The problem crashed with the initialization error. From the call stack, it seems like it crashed when it tries to release some resource. The whole program is kinds of large. The basic logic is that, it first calls train() which creates the model, and run the training. Then, it calls the predict(), which also creates the model and run the prediction. The program is running distributed in 8 GPUs. Each GPU only predicts part of the test files and then rank=0 will concatenate those files.
The crash is at the prediction phase. Only one GPU crashes with this error and all other GPUs can finish the predictions well.
Any idea on the potential issues?
pytorch = 1.7.1
cuda = 10.2
To be clear, you’re not seeing any crash during training, however there is a crash at inference time? Do you have a script to reproduce this issue?
yes. no issue at training. it crashes only on inference. The code is kind of large and it is hard to extract. One strange thing is that if i skip the training and run the inference only, it runs well with loading previously trained model.

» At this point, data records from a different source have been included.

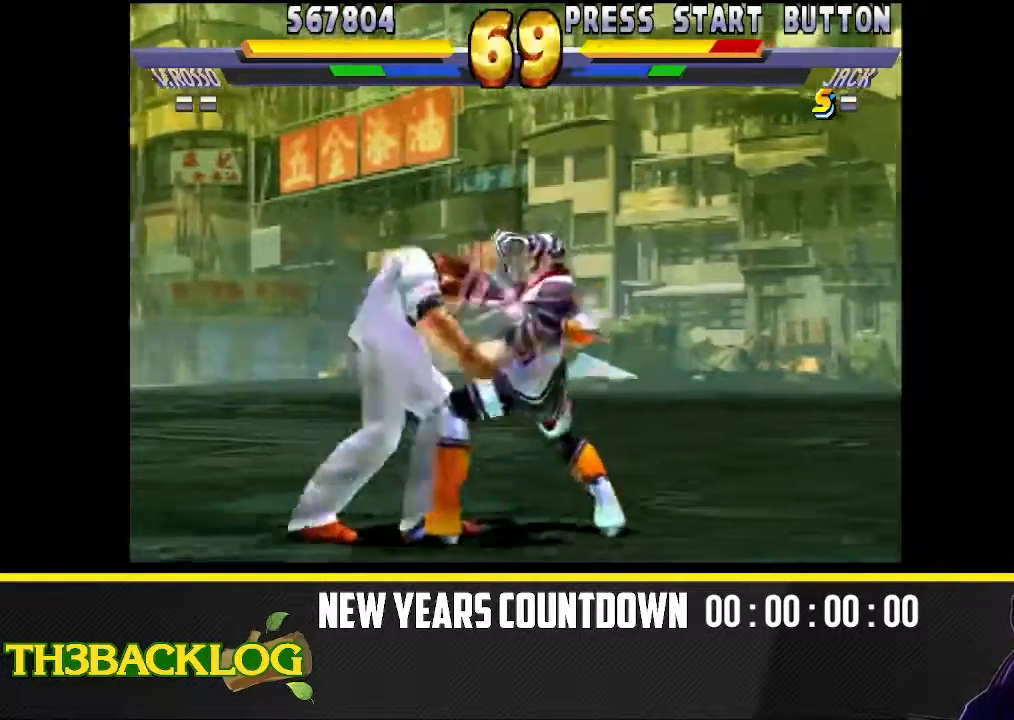
{"buttons": ["TRIANGLE"], "left_stick": "left", "events": [[17, "TRIANGLE", "down"], [67, "left_stick", "down-left"], [150, "TRIANGLE", "up"], [150, "left_stick", "center"], [200, "left_stick", "down"], [250, "TRIANGLE", "down"], [383, "TRIANGLE", "up"], [500, "TRIANGLE", "down"], [500, "left_stick", "left"]]}
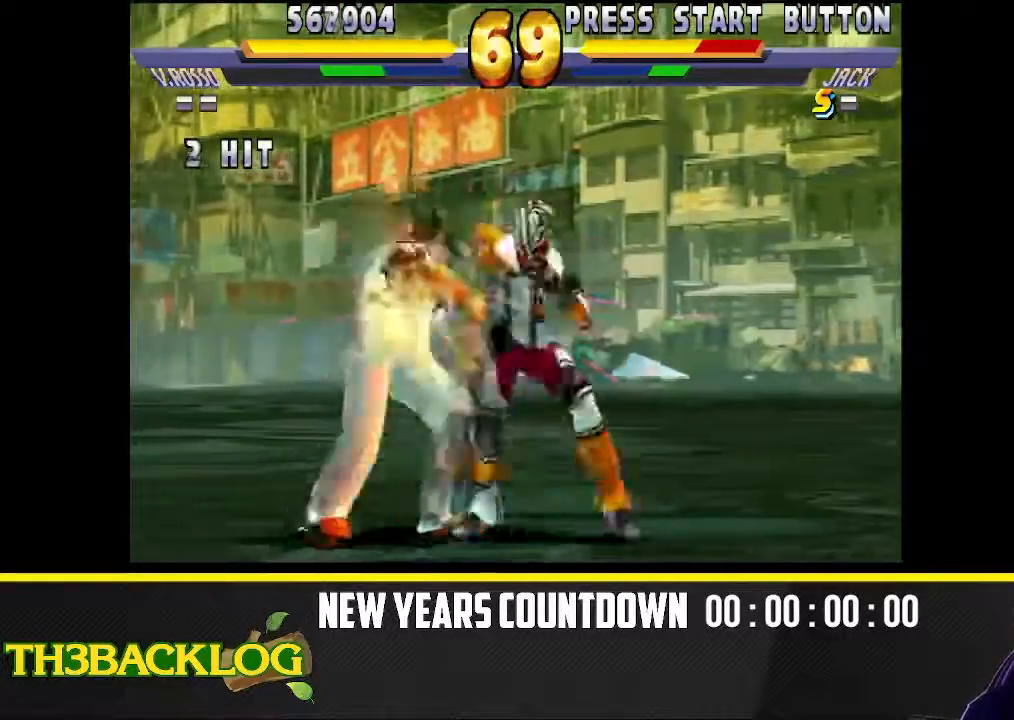
{"buttons": ["TRIANGLE"], "left_stick": "center", "events": [[33, "left_stick", "down"], [100, "TRIANGLE", "up"], [100, "left_stick", "down-left"], [267, "TRIANGLE", "down"], [317, "TRIANGLE", "up"], [450, "TRIANGLE", "down"], [450, "left_stick", "center"]]}
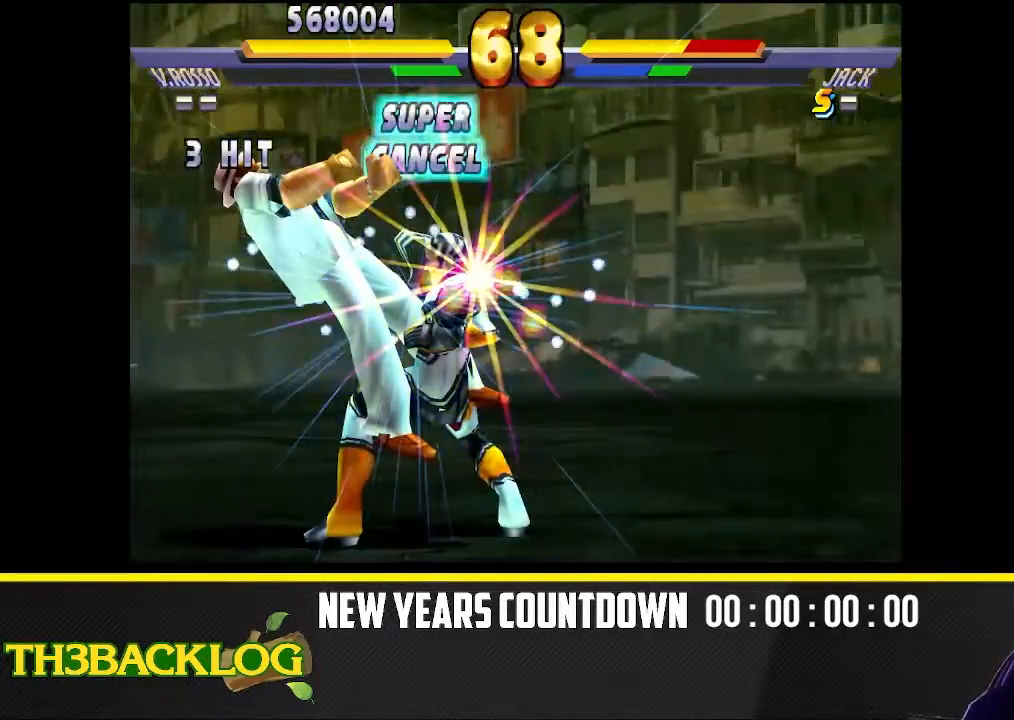
{"buttons": [], "left_stick": "center", "events": [[50, "TRIANGLE", "up"], [267, "left_stick", "right"], [333, "CIRCLE", "down"], [350, "CIRCLE", "up"], [350, "left_stick", "down"], [367, "CIRCLE", "down"], [417, "left_stick", "left"], [433, "CIRCLE", "up"], [467, "left_stick", "center"]]}
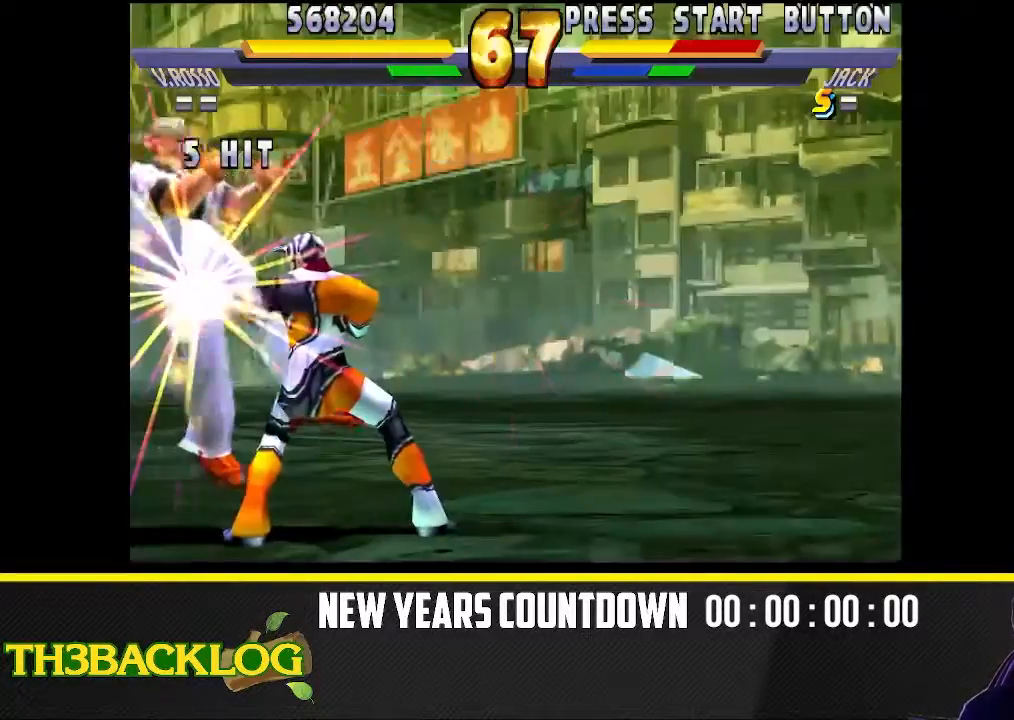
{"buttons": [], "left_stick": "down-left", "events": [[17, "left_stick", "down-right"], [33, "CIRCLE", "down"], [67, "left_stick", "down-left"], [83, "CIRCLE", "up"], [100, "CIRCLE", "down"], [150, "CIRCLE", "up"], [167, "left_stick", "center"], [233, "left_stick", "down"], [333, "CIRCLE", "down"], [367, "CIRCLE", "up"], [367, "left_stick", "center"], [433, "left_stick", "down-right"], [483, "left_stick", "down-left"]]}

Thanks. Problem solved, but the root cause is unknown. Here is the story for reference. The program first calls train() to do model training, where the model will be built, optimizer will be constructed, and learning rate scheduler will also be initialized. The learning rate scheduler is based on a lambda expression. After train(), supposedly, the learning rate scheduler/model/optimizer should be collected by teh garbage collector, but not. The reason seems to be the lambda expression-based learning rate scheduler. In this case, the model/optimizer also are in the GPU memory without releasing resources. Then, in test(), the model will be re-built, which might have some issues, although the crash should be on data loader (if #workers is 0, also no issues). After refactoring the learning rate scheduler by removing the lambda expression, everything works fine.